As an index reader, I'm particularly partial to Charles Mackay's Extraordinary Popular Delusions and the Madness of Crowds, first published in 1841. It mainly concerns financial scams and fantasies, like the South Sea bubble, but the index suggests how wide a net Mackay casts -- "Gregorian chant, its merit tested by fire; Stonehenge ascribed to Merlin; Tax on beards imposed by Peter the Great." (For some reason, rules governing facial hair obsess Mackay.) I also like to see a little story jump out of an index. If you wonder how Robertson Davies enjoyed the years he spent in Peterborough editing the Examiner, just glance at the first lines of the "Peterborough" entry in the index to Judith Skelton Grant's Davies biography. They include "conservative, suspicious; cold; culturally arid in wartime; Davieses seen as odd ..."

Indexes are always in alphabetical order, a necessary system that produces odd conjunctions. Byatt says that's among the pleasures of index reading, "the exoticism of juxtaposition ... The delightfully mad quality of heterogeneous things linked violently together by the arbitrary order of the alphabet." In the index to Kenneth Lynn's Hemingway, for instance, Toklas, Alice B. rests right next to Tolstoy, Leo, and Wilson, Woodrow nestles beside Winchell, Walter.
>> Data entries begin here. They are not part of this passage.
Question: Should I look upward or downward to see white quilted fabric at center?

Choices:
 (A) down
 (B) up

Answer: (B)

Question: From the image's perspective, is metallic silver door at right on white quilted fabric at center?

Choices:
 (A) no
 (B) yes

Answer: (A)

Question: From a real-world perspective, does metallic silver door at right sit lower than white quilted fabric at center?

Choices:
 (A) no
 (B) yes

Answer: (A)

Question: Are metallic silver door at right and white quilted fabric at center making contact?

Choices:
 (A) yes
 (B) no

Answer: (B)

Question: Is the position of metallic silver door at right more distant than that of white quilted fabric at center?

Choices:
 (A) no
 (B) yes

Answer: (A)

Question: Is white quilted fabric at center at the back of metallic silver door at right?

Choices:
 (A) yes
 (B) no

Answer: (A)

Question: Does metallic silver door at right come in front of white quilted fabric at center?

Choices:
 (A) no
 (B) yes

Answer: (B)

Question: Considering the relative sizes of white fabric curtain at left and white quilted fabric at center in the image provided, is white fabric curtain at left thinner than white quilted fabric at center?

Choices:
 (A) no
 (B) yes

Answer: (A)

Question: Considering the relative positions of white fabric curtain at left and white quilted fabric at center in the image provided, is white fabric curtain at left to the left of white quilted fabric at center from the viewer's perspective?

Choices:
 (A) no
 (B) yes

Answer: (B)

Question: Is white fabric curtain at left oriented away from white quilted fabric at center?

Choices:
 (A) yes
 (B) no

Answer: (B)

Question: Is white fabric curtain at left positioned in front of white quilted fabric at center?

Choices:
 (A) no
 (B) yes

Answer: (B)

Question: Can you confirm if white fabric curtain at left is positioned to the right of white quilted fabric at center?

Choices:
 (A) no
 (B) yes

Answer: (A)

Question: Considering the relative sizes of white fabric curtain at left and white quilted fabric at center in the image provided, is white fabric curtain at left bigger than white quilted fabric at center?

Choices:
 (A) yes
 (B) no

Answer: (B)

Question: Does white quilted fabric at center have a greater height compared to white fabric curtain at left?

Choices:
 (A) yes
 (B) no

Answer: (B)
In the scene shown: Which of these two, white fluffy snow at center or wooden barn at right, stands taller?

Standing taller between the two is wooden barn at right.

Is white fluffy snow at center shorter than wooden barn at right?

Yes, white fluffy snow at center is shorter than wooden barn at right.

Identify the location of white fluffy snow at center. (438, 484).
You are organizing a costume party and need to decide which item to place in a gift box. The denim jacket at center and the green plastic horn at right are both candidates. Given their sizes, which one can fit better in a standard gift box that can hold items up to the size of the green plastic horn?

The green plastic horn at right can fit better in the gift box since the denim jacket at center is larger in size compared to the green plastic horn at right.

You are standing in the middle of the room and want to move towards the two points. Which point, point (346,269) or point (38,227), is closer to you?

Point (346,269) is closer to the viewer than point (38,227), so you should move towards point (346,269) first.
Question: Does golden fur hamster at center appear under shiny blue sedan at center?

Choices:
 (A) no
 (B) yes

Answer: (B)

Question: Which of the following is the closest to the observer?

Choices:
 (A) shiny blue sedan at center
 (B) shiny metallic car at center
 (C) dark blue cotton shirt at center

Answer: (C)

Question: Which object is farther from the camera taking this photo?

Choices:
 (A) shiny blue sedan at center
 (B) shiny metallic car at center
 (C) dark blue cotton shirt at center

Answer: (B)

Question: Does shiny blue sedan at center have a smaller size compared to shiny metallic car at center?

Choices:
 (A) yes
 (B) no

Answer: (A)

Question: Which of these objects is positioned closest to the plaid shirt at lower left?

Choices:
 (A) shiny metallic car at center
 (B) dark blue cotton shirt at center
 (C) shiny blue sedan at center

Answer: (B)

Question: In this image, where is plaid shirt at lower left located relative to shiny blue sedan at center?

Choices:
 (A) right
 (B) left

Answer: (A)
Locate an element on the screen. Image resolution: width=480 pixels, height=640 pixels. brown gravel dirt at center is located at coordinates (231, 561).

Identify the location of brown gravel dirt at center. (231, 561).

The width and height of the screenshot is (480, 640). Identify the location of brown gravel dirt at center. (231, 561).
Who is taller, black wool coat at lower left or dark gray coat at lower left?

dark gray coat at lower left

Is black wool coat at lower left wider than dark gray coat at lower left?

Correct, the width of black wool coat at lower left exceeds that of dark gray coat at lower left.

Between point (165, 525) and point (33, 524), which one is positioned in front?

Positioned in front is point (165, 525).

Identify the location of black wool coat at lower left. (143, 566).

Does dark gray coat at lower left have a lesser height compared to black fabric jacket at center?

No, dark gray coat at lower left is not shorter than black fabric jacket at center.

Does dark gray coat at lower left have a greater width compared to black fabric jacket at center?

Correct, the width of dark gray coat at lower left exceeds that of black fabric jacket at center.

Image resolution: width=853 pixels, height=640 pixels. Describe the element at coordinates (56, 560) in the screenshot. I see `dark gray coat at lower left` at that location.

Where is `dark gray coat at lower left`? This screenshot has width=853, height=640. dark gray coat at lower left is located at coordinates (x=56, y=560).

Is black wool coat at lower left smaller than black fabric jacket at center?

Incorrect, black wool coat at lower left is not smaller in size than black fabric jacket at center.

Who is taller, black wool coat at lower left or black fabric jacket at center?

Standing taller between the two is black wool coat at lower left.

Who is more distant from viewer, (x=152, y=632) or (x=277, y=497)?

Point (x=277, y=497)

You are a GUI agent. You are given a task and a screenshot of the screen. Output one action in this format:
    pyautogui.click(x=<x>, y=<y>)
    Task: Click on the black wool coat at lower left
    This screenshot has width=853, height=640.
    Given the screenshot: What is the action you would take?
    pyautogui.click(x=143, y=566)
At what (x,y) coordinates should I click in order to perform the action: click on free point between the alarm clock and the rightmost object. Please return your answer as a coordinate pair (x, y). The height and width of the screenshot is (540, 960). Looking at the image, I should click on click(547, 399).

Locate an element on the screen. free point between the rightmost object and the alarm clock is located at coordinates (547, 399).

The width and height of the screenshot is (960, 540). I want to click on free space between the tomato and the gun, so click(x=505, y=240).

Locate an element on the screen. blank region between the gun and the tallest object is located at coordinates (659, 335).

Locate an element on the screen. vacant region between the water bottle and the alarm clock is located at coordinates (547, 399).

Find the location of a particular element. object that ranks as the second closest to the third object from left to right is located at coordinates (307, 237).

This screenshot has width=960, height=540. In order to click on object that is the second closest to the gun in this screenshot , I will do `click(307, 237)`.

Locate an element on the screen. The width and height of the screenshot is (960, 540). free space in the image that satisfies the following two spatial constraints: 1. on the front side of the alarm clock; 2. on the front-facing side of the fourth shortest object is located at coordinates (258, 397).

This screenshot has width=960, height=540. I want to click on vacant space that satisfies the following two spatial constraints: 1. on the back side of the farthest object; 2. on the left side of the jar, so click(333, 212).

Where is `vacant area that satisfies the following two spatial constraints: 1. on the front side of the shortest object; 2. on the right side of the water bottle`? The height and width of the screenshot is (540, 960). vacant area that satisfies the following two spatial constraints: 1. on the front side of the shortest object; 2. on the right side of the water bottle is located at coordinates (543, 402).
Arbitrary or not, the alphabet as an ordering system has one great advantage: Everyone likely to pick up a book can navigate by it. Or so I thought until I read Indexers and Indexes. Here I find A.S. Byatt reporting that "there has been a pedagogic fashion for not teaching the alphabet to children, out of a current fear of 'rote learning.' " Could that be true? I think not. I'd prefer to consider that fashion a nightmarish fantasy of Byatt's. The horrible alternative would be to accept that there are schools so depraved that they practise the educational equivalent of child abuse and rob their defenceless pupils not only of an essential tool of everyday life but also of the pleasure to be found in reading indexes.